Genome-wide characterization of HSP70 and HSP90 subfamilies in Yak (Bos grunniens): expression patterns under cold and chemical hypoxia conditions
摘要
The yak (Bos grunniens), a typical alpine species, exhibits distinctive adaptations to extreme environments, including a dense coat system and robust tolerance to hypoxia and low temperatures. Within this context, the heat shock protein (HSP) gene family likely plays a core role in the high-altitude adaptive evolution of yaks. By regulating protein homeostasis and mediating cellular stress responses, HSPs critically support cellular physiological functions, particularly under hypoxic and cold stress conditions. The physicochemical properties of the HSP70 and HSP90 subfamilies were systematically evaluated, and their subcellular localization was simulated. Protein-protein interaction (PPI) networks were constructed and RNA sequencing (RNA-seq) data were processed to assess tissue-specific expression patterns in yaks.

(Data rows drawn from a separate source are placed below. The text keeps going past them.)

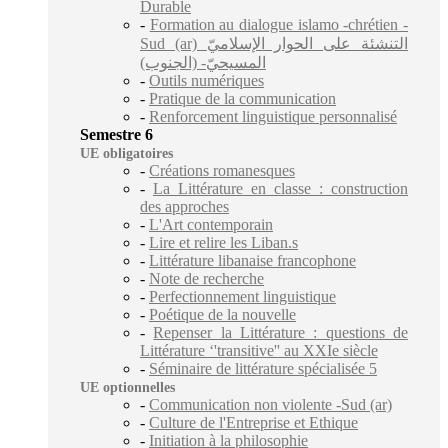
Durable
-
Formation au dialogue islamo -chrétien -
Sud (ar) التنشئة على الحوار الإسلاميّ
المسيحيّ- (الجنوب)
-
Outils numériques
-
Pratique de la communication
-
Renforcement linguistique personnalisé
Semestre 6
UE obligatoires
-
Créations romanesques
-
La Littérature en classe : construction
des approches
-
L'Art contemporain
-
Lire et relire les Liban.s
-
Littérature libanaise francophone
-
Note de recherche
-
Perfectionnement linguistique
-
Poétique de la nouvelle
-
Repenser la Littérature : questions de
Littérature ‘'transitive'' au XXIe siècle
-
Séminaire de littérature spécialisée 5
UE optionnelles
-
Communication non violente -Sud (ar)
-
Culture de l'Entreprise et Ethique
-
Initiation à la philosophie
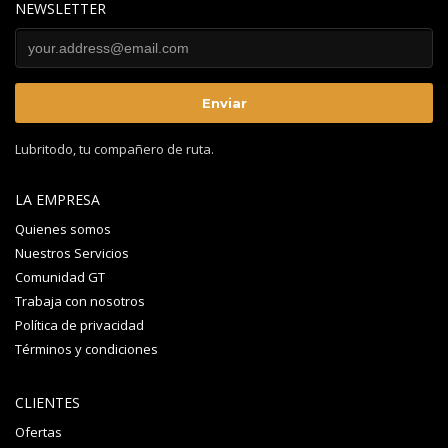
NEWSLETTER
Lubritodo, tu compañero de ruta.
LA EMPRESA
Quienes somos
Nuestros Servicios
Comunidad GT
Trabaja con nosotros
Política de privacidad
Términos y condiciones
CLIENTES
Ofertas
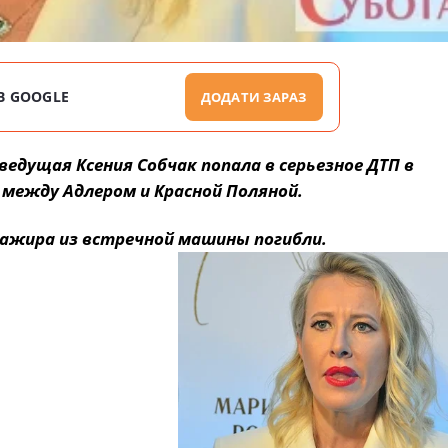
В GOOGLE
ДОДАТИ ЗАРАЗ
ведущая Ксения Собчак попала в серьезное ДТП в
 между Адлером и Красной Поляной.
ссажира из встречной машины погибли.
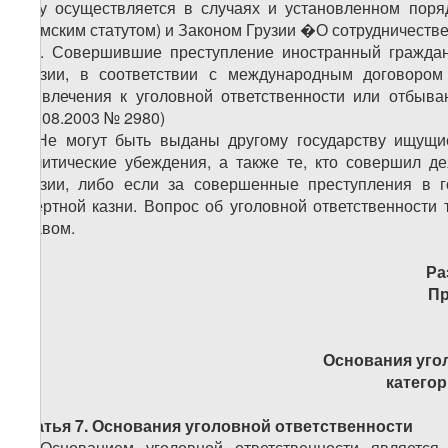
суду осуществляется в случаях и установленном поря
(Римским статутом) и Законом Грузии �О сотрудничеств
�2. Совершившие преступление иностранный граждани
Грузии, в соответствии с международным договором
привлечения к уголовной ответственности или отбыв
(14.08.2003 № 2980)
3. Не могут быть выданы другому государству ищущ
политические убеждения, а также те, кто совершил д
Грузии, либо если за совершенные преступления в г
смертной казни. Вопрос об уголовной ответственности
правом.
Ра
Пр
Основания уго
катего
Статья 7. Основания уголовной ответственности
1. Основанием уголовной ответственности является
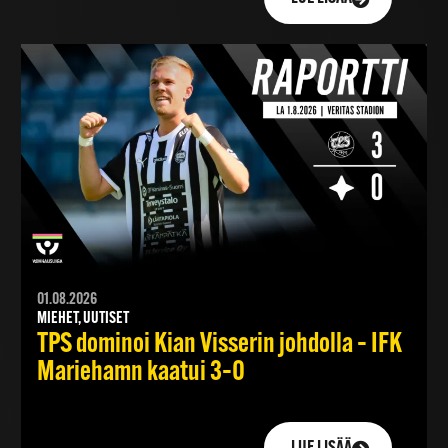
01.08.2026
MIEHET, UUTISET
TPS dominoi Kian Visserin johdolla – IFK
Mariehamn kaatui 3–0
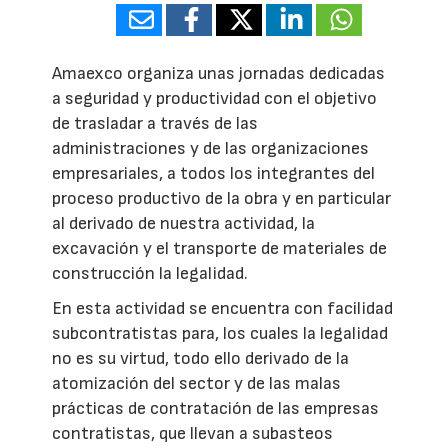
Amaexco organiza unas jornadas dedicadas
a seguridad y productividad con el objetivo
de trasladar a través de las
administraciones y de las organizaciones
empresariales, a todos los integrantes del
proceso productivo de la obra y en particular
al derivado de nuestra actividad, la
excavación y el transporte de materiales de
construcción la legalidad.
En esta actividad se encuentra con facilidad
subcontratistas para, los cuales la legalidad
no es su virtud, todo ello derivado de la
atomización del sector y de las malas
prácticas de contratación de las empresas
contratistas, que llevan a subasteos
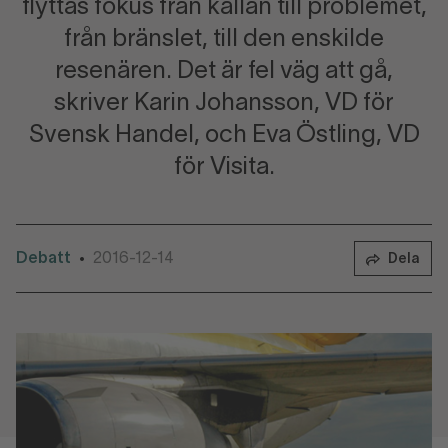
flyttas fokus från källan till problemet,
från bränslet, till den enskilde
resenären. Det är fel väg att gå,
skriver Karin Johansson, VD för
Svensk Handel, och Eva Östling, VD
för Visita.
Debatt
2016-12-14
•
Dela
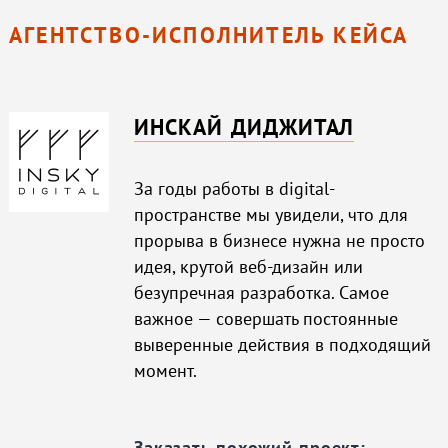
АГЕНТСТВО-ИСПОЛНИТЕЛЬ КЕЙСА
ИНСКАЙ ДИДЖИТАЛ
За годы работы в digital-
пространстве мы увидели, что для
прорыва в бизнесе нужна не просто
идея, крутой веб-дизайн или
безупречная разработка. Самое
важное — совершать постоянные
выверенные действия в подходящий
момент.
Заказать похожий проект:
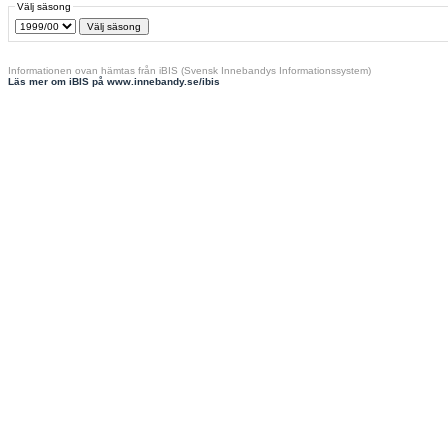
Välj säsong
Informationen ovan hämtas från iBIS (Svensk Innebandys Informationssystem)
Läs mer om iBIS på www.innebandy.se/ibis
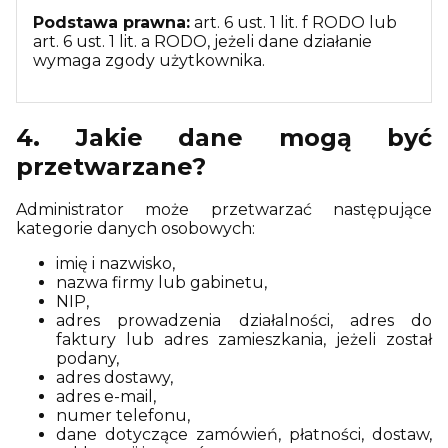
Podstawa prawna:
art. 6 ust. 1 lit. f RODO lub
art. 6 ust. 1 lit. a RODO, jeżeli dane działanie
wymaga zgody użytkownika.
4. Jakie dane mogą być
przetwarzane?
Administrator może przetwarzać następujące
kategorie danych osobowych:
imię i nazwisko,
nazwa firmy lub gabinetu,
NIP,
adres prowadzenia działalności, adres do
faktury lub adres zamieszkania, jeżeli został
podany,
adres dostawy,
adres e-mail,
numer telefonu,
dane dotyczące zamówień, płatności, dostaw,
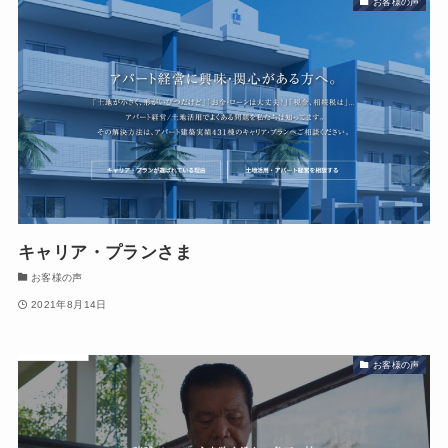
お客様の声
キャリア・プランさま
お客様の声
2021年8月14日
お客様の声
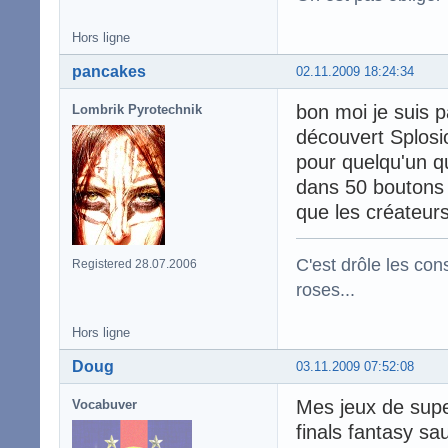
Hors ligne
pancakes
02.11.2009 18:24:34
bon moi je suis p
Lombrik Pyrotechnik
découvert Splosi
pour quelqu'un qu
dans 50 boutons d
que les créateurs
C'est drôle les con
Registered 28.07.2006
roses...
Hors ligne
Doug
03.11.2009 07:52:08
Mes jeux de super
Vocabuver
finals fantasy sa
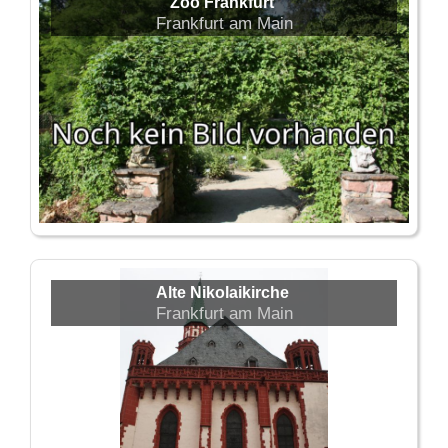
Zoo Frankfurt
Frankfurt am Main
Alte Nikolaikirche
Frankfurt am Main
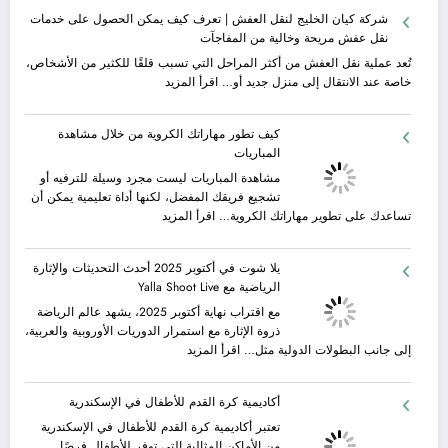
رحلات
شركة كيان الخليج لنقل العفش | تعرف كيف يمكن الحصول على خدمات
مصر
نقل عفش مريحة وخالية من المفاجآت
السياحية
|
تُعد عملية نقل العفش من أكثر المراحل التي تسبب قلقًا للكثير من الأشخاص،
السياحة
:
خاصة عند الانتقال إلى منزل جديد أو…
اقرأ المزيد
في
شركة
الإسكندرية
كيان
كيف تطور مهاراتك الكروية من خلال مشاهدة
ورحلات
الخليج
المباريات
نيلية
لنقل
–
العفش
مشاهدة المباريات ليست مجرد وسيلة للترفيه أو
بين
|
تشجيع فريقك المفضل، لكنها أداة تعليمية يمكن أن
سحر
تعرف
:
تساعدك على تطوير مهاراتك الكروية…
اقرأ المزيد
البحر
كيف
كيف
وجمال
يمكن
تطور
يلا شوت في أكتوبر 2025 أحدث التحديثات والإثارة
النيل
الحصول
مهاراتك
الرياضية مع Yalla Shoot Live
مع
على
الكروية
شركة
خدمات
من
مع اقتراب نهاية أكتوبر 2025، يشهد عالم الرياضة
جلوبال
نقل
خلال
ذروة الإثارة مع استمرار الدوريات الأوروبية والعربية،
ألفا
عفش
مشاهدة
:
إلى جانب البطولات الدولية مثل…
اقرأ المزيد
ترافيل
مريحة
المباريات
يلا
وخالية
شوت
أكاديمية كرة القدم للأطفال في الإسكندرية
من
في
المفاجآت
أكتوبر
تعتبر أكاديمية كرة القدم للأطفال في الإسكندرية
2025
من الأماكن المثالية التي توفر للأطفال فرصًا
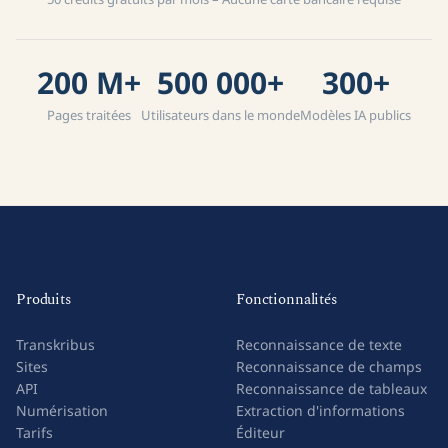
200 M+
500 000+
300+
Pages traitées
Utilisateurs dans le monde
Modèles IA publics
Produits
Fonctionnalités
Transkribus
Reconnaissance de texte
Sites
Reconnaissance de champs
API
Reconnaissance de tableaux
Numérisation
Extraction d'informations
Tarifs
Éditeur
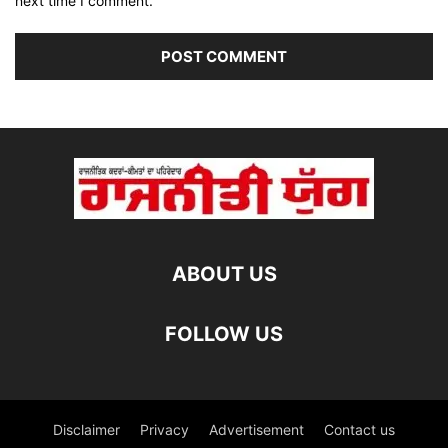
next time I comment.
ABOUT US
FOLLOW US
Disclaimer
Privacy
Advertisement
Contact us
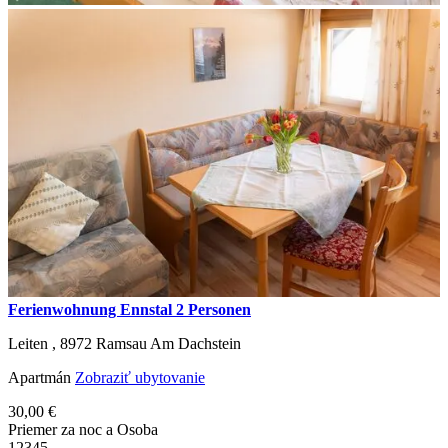
Ferienwohnung Ennstal 2 Personen
Leiten ,
8972
Ramsau Am Dachstein
Apartmán
Zobraziť ubytovanie
30,00 €
Priemer za noc a Osoba
1
2
3
4
5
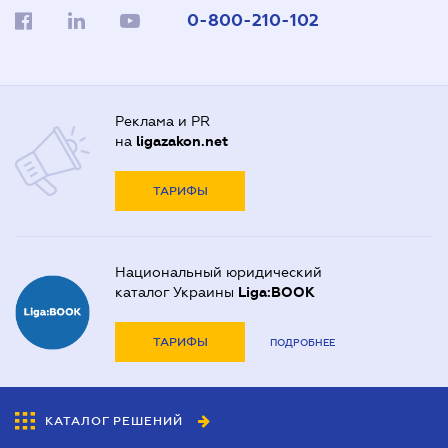
0-800-210-102
Реклама и PR
на
ligazakon.net
ТАРИФЫ
Национальный юридический
каталог Украины
Liga:BOOK
ТАРИФЫ
ПОДРОБНЕЕ
КАТАЛОГ РЕШЕНИЙ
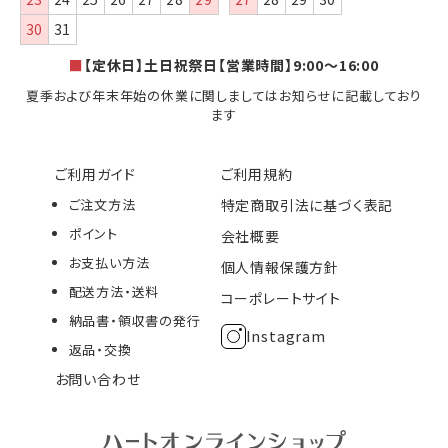
30
31
■
【定休日】土日祝祭日【営業時間】9:00～16:00
夏季および年末年始の休業に関しましてはお知らせに記載しており
ます
ご利用ガイド
ご利用規約
ご注文方法
特定商取引法に基づく表記
ポイント
会社概要
お支払い方法
個人情報保護方針
配送方法・送料
コーポレートサイト
納品書・領収書の発行
Instagram
返品・交換
お問い合わせ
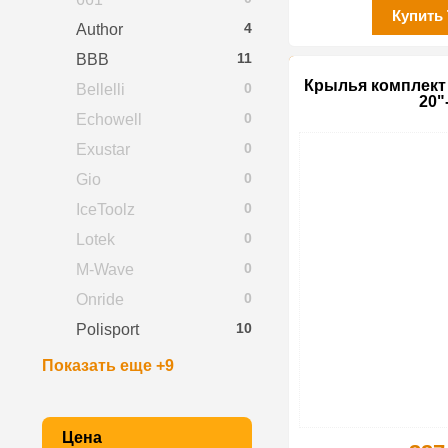
Купить
4
Author
11
BBB
Крылья комплект 
0
Bellelli
20"
0
Echowell
0
Exustar
0
Gio
0
IceToolz
0
Lotek
0
M-Wave
0
Onride
10
Polisport
Показать еще +9
Цена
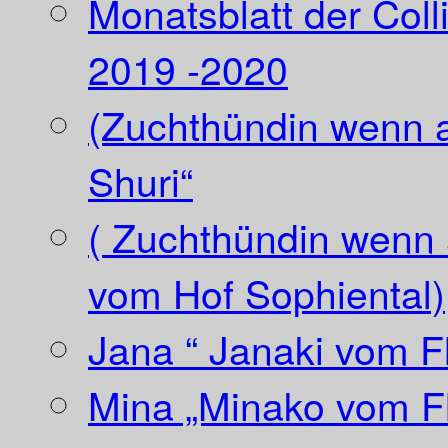
Monatsblatt der Coll
2019 -2020
(Zuchthündin wenn a
Shuri“
( Zuchthündin wenn a
vom Hof Sophiental)
Jana “ Janaki vom Fl
Mina „Minako vom Fl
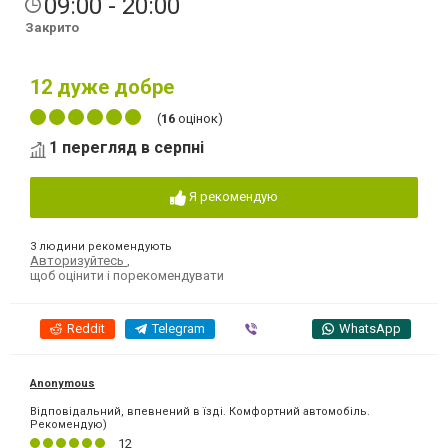
09:00 - 20:00
Закрито
12
дуже добре
(
16
оцінок)
1 перегляд в серпні
Я рекомендую
3 людини рекомендують
Авторизуйтесь
,
щоб оцінити і порекомендувати
Reddit
Telegram
Viber
WhatsApp
Anonymous
Відповідальний, впевнений в їзді. Комфортний автомобіль.
Рекомендую)
12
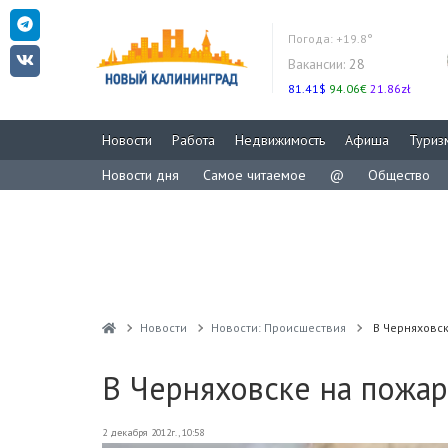
Погода:
+19.8°
Вакансии:
28
81.41$
94.06€
21.86zł
Новости
Работа
Недвижимость
Афиша
Туриз
Новости дня
Самое читаемое
@
Общество
Новости
Новости: Происшествия
В Черняховс
В Черняховске на пожар
2 декабря 2012г., 10:58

To evaluate the stress response, yak preadipocyte cells were subjected to cold exposure and chemical hypoxia induction using CoCl2, followed by quantification of HSP70 and HSP90 gene expression using reverse transcription quantitative polymerase chain reaction (RT-qPCR). This genome-wide comparative analysis of HSP70 and HSP90 genes across five bovine species identified four evolutionarily conserved subfamilies exhibiting lineage-specific structural variations, including chromosomal rearrangements and duplication events. In yaks, 14 HSP70/90 genes with different structural configurations and species-specific expression profiles were identified. PPI network analyses revealed novel functional associations between previously uncharacterized HSP members and core regulatory partners. Tissue-specific expression profiling demonstrated ubiquitous HSP gene expression across multiple yak tissues, indicative of a diverse range of physiological functions. Furthermore, the HSP genes exhibited three distinct expression patterns under combined chemical hypoxia induction using cold and CoCl2 stress conditions. This study systematically elucidated the functional significance of HSP genes—particularly HSP70 and HSP90—in the high-altitude adaptation of yaks. Our findings establish a molecular framework for understanding the genetic basis of cold resistance and hypoxia tolerance in bovids, with implications for germplasm improvement.